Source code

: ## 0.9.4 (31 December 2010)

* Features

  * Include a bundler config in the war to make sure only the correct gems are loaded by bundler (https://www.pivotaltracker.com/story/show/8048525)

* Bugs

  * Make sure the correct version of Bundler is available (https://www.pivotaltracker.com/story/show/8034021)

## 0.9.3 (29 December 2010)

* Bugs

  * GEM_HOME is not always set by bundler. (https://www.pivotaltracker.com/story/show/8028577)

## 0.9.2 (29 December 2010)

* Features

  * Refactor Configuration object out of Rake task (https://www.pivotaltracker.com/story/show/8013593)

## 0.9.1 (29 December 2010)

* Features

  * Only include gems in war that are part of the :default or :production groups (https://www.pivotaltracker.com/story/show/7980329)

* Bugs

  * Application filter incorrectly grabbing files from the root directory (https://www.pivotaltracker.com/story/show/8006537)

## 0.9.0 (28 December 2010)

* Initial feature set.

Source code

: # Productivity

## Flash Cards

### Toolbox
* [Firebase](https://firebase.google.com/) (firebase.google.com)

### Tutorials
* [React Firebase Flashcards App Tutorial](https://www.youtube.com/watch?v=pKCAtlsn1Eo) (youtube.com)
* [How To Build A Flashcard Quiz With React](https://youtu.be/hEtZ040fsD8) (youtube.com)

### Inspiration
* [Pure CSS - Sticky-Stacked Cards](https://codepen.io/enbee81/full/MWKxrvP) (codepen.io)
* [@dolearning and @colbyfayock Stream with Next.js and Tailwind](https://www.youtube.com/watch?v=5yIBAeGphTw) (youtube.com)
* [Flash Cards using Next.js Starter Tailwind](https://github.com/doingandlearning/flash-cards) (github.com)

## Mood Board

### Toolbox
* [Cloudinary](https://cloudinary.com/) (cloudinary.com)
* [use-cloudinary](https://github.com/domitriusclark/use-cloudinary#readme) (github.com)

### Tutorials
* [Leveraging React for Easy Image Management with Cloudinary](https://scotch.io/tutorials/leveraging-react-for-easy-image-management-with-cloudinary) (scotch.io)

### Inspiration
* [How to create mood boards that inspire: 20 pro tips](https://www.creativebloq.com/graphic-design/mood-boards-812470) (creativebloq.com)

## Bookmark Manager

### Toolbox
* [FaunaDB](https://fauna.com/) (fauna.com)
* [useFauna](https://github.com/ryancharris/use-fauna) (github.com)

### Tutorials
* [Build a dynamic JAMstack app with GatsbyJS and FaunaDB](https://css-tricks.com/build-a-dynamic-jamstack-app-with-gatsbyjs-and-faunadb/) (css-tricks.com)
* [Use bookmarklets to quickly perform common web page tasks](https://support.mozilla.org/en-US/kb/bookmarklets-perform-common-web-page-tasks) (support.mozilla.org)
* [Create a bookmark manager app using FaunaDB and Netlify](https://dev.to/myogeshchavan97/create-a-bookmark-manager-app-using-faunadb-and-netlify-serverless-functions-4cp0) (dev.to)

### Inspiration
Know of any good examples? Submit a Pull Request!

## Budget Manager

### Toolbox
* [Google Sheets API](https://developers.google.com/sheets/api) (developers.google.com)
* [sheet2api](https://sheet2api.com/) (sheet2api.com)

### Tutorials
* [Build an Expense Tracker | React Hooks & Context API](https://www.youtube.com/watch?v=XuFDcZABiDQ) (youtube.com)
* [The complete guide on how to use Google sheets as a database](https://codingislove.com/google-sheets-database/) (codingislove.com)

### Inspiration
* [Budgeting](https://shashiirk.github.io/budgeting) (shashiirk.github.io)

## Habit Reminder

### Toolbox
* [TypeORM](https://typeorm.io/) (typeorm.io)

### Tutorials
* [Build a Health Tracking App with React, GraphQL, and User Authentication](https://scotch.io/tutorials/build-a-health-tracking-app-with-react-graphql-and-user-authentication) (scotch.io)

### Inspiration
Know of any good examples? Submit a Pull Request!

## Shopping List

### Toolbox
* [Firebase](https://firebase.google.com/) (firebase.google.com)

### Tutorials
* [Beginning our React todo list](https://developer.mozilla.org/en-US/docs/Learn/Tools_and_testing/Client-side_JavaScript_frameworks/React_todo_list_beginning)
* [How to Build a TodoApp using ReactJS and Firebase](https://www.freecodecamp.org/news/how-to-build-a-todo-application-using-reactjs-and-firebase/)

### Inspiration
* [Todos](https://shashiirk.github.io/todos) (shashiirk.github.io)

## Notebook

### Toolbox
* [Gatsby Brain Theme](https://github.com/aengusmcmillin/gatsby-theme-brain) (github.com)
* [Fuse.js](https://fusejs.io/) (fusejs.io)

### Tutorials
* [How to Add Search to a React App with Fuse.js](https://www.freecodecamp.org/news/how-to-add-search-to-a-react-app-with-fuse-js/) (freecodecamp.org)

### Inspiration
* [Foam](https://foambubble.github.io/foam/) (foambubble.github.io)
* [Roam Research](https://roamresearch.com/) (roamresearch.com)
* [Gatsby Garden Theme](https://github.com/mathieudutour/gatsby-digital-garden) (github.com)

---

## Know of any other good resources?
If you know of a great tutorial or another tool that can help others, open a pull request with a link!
________________________________________
WHAT IS REQUIRED: Could you transcribe the entries above word for word, from the line with "## Flash Cards" down to the line with "[How to create", keeping both?

TASK ANSWER:
## Flash Cards

### Toolbox
* [Firebase](https://firebase.google.com/) (firebase.google.com)

### Tutorials
* [React Firebase Flashcards App Tutorial](https://www.youtube.com/watch?v=pKCAtlsn1Eo) (youtube.com)
* [How To Build A Flashcard Quiz With React](https://youtu.be/hEtZ040fsD8) (youtube.com)

### Inspiration
* [Pure CSS - Sticky-Stacked Cards](https://codepen.io/enbee81/full/MWKxrvP) (codepen.io)
* [@dolearning and @colbyfayock Stream with Next.js and Tailwind](https://www.youtube.com/watch?v=5yIBAeGphTw) (youtube.com)
* [Flash Cards using Next.js Starter Tailwind](https://github.com/doingandlearning/flash-cards) (github.com)

## Mood Board

### Toolbox
* [Cloudinary](https://cloudinary.com/) (cloudinary.com)
* [use-cloudinary](https://github.com/domitriusclark/use-cloudinary#readme) (github.com)

### Tutorials
* [Leveraging React for Easy Image Management with Cloudinary](https://scotch.io/tutorials/leveraging-react-for-easy-image-management-with-cloudinary) (scotch.io)

### Inspiration
* [How to create mood boards that inspire: 20 pro tips](https://www.creativebloq.com/graphic-design/mood-boards-812470) (creativebloq.com)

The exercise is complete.